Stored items
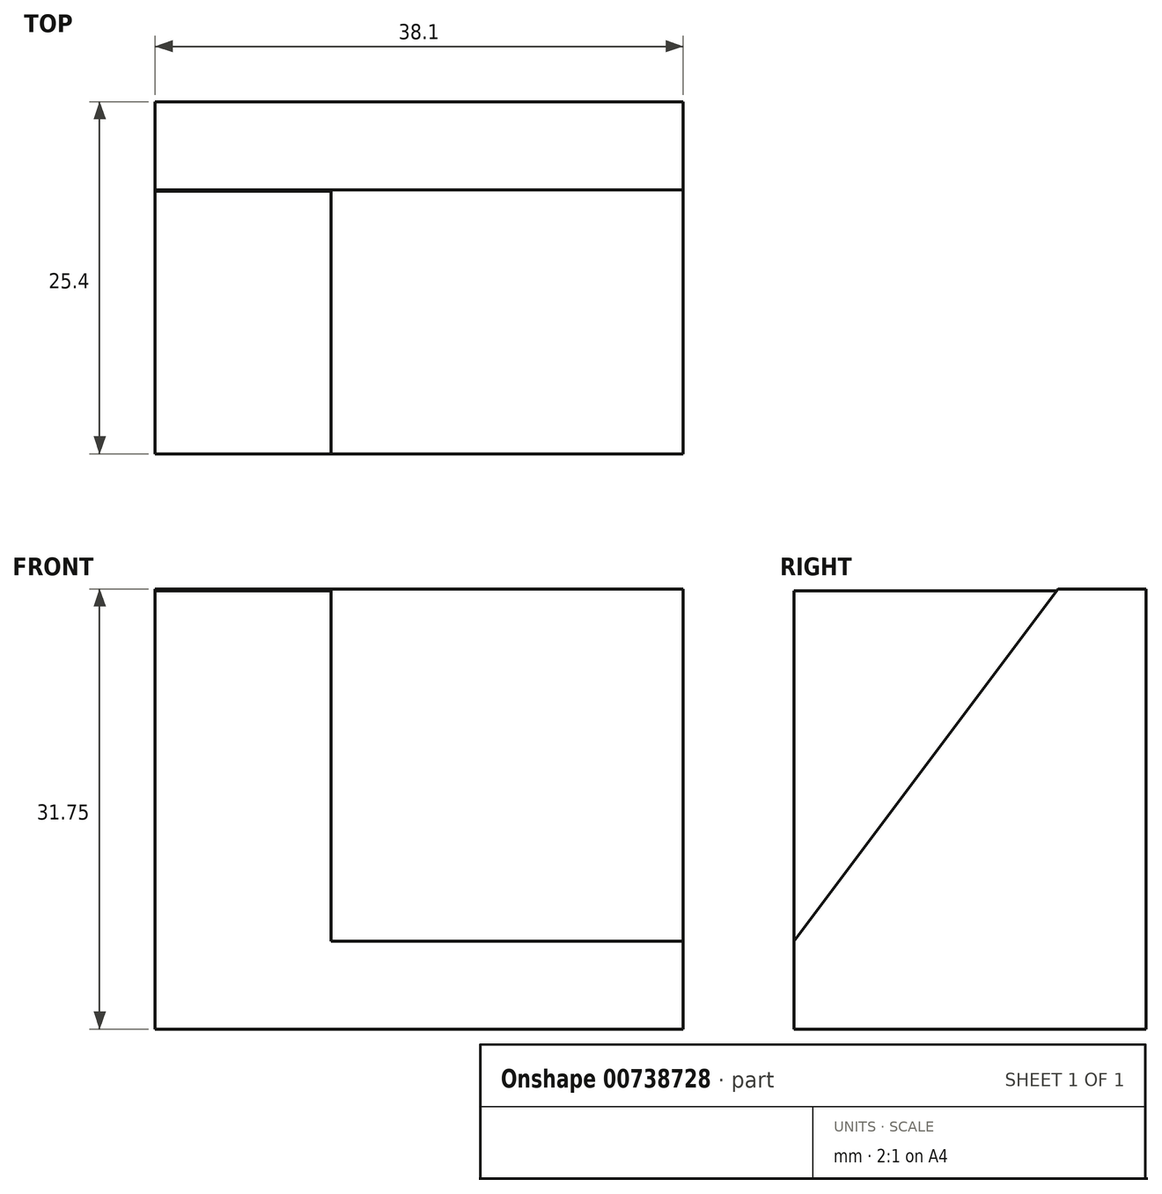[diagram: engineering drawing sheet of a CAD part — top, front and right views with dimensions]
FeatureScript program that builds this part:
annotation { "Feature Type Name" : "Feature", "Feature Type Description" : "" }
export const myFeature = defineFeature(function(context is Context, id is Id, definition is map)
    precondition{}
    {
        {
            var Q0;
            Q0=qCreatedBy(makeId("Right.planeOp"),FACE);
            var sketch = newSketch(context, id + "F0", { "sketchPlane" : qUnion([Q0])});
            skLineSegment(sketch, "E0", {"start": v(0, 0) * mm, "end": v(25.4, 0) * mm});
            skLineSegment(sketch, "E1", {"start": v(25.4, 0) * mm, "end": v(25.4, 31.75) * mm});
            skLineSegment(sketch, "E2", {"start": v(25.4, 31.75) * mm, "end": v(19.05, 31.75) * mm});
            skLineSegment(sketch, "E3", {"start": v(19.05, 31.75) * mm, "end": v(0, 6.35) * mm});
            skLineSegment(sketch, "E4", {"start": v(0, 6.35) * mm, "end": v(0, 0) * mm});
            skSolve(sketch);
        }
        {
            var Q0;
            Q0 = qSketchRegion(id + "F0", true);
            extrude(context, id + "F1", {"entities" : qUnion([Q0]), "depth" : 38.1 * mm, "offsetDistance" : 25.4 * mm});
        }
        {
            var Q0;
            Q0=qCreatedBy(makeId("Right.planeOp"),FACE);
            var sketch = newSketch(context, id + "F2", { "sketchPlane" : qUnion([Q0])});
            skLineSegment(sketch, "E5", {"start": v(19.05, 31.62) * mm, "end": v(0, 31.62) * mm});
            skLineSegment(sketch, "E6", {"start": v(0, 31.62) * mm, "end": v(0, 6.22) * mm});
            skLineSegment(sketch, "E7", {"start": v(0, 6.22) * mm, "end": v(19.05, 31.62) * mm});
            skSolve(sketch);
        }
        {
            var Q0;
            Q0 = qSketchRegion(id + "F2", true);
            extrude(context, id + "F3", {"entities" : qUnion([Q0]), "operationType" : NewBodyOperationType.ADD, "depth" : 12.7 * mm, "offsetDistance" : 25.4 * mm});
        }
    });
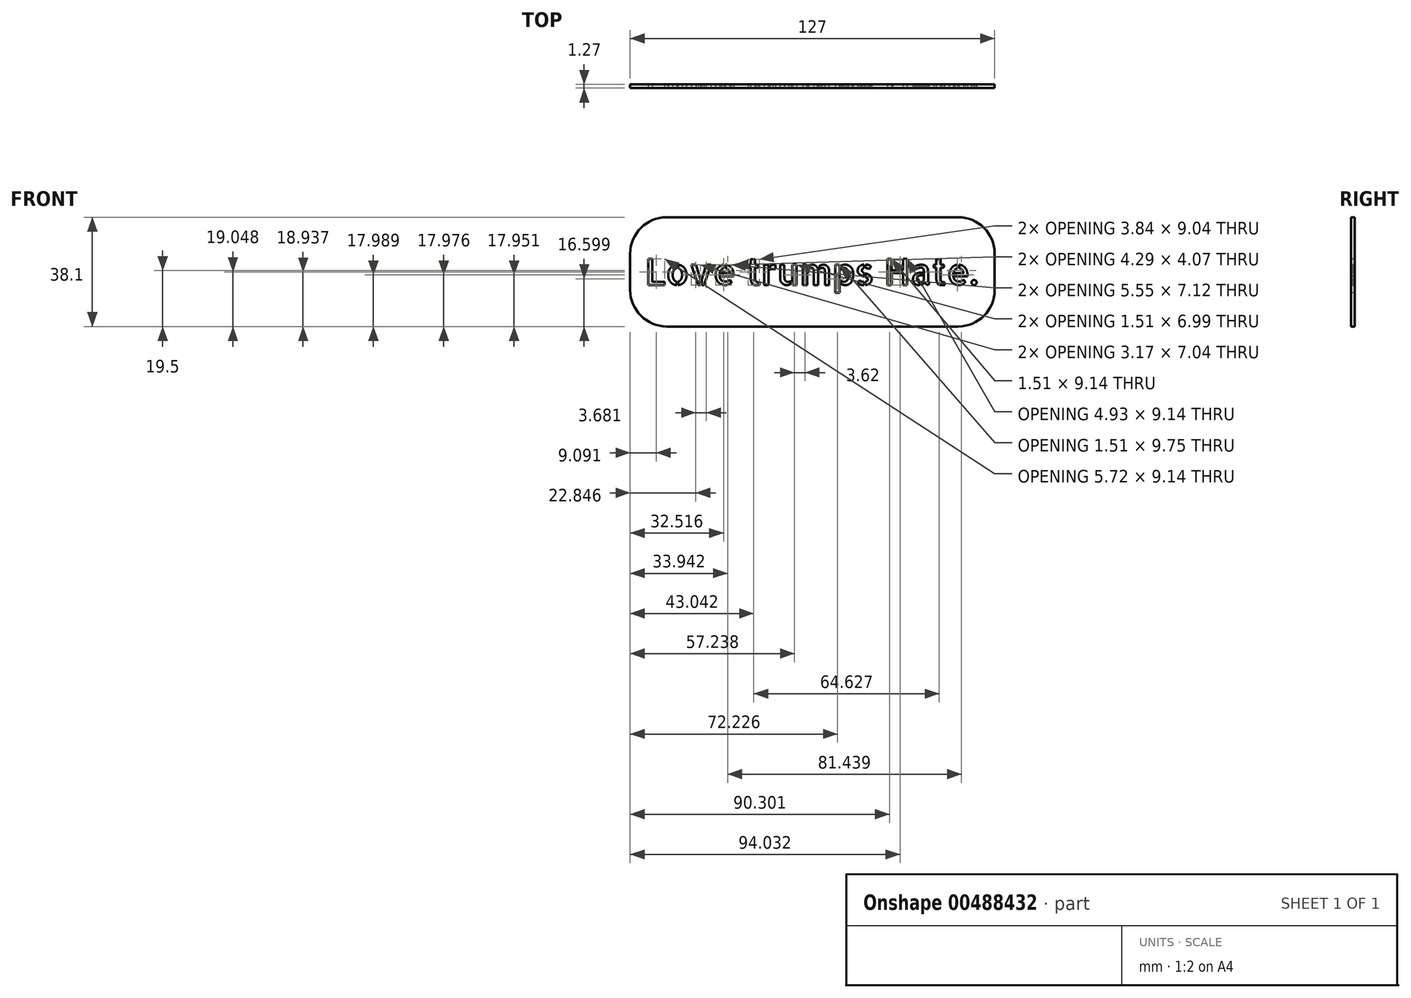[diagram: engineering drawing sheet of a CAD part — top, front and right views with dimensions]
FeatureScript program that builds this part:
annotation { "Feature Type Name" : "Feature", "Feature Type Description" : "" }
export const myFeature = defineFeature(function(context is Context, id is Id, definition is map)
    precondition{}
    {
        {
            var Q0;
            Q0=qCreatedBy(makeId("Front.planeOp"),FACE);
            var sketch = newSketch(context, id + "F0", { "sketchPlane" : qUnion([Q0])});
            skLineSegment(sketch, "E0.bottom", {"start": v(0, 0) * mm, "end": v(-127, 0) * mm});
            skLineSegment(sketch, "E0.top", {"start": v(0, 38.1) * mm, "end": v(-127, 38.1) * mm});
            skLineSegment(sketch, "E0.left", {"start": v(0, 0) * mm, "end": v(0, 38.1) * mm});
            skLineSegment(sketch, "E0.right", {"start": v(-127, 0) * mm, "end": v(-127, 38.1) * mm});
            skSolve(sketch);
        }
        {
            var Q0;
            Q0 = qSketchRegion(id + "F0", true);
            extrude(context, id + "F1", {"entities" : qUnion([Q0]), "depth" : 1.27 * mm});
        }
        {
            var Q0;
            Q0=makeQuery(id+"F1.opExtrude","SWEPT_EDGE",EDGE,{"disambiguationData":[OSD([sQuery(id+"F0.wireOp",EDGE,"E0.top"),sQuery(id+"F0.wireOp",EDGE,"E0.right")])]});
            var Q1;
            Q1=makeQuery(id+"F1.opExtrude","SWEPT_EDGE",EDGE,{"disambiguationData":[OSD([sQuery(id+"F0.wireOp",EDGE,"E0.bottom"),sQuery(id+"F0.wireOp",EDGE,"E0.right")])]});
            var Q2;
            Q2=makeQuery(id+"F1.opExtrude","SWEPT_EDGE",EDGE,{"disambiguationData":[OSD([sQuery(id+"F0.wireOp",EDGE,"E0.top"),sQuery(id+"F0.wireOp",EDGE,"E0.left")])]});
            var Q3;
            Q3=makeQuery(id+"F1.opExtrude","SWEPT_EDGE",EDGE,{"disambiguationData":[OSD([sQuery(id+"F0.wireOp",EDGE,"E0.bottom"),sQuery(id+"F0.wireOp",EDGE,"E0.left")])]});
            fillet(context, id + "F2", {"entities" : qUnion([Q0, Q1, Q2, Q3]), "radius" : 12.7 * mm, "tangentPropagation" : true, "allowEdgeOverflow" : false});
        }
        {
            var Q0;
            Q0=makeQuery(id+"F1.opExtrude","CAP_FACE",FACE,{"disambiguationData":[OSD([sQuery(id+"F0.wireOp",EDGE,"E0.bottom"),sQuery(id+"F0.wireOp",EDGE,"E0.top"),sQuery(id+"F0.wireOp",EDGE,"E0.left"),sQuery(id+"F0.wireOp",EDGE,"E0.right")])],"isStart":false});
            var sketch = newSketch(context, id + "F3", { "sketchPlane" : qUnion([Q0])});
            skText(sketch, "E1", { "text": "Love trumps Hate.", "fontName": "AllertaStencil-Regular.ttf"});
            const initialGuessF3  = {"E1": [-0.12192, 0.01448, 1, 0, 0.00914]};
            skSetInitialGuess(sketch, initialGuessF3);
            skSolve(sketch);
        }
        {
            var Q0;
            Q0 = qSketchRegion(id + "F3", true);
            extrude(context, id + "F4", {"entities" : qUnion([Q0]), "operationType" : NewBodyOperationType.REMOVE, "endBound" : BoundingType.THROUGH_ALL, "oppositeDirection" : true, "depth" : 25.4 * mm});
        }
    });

Your instructions
Collect every line of the records that includes the word "newSketch", and treat matches as case-sensitive.

Answer to the task
            var sketch = newSketch(context, id + "F0", { "sketchPlane" : qUnion([Q0])});
            var sketch = newSketch(context, id + "F2", { "sketchPlane" : qUnion([Q0])});
            var sketch = newSketch(context, id + "F0", { "sketchPlane" : qUnion([Q0])});
            var sketch = newSketch(context, id + "F3", { "sketchPlane" : qUnion([Q0])});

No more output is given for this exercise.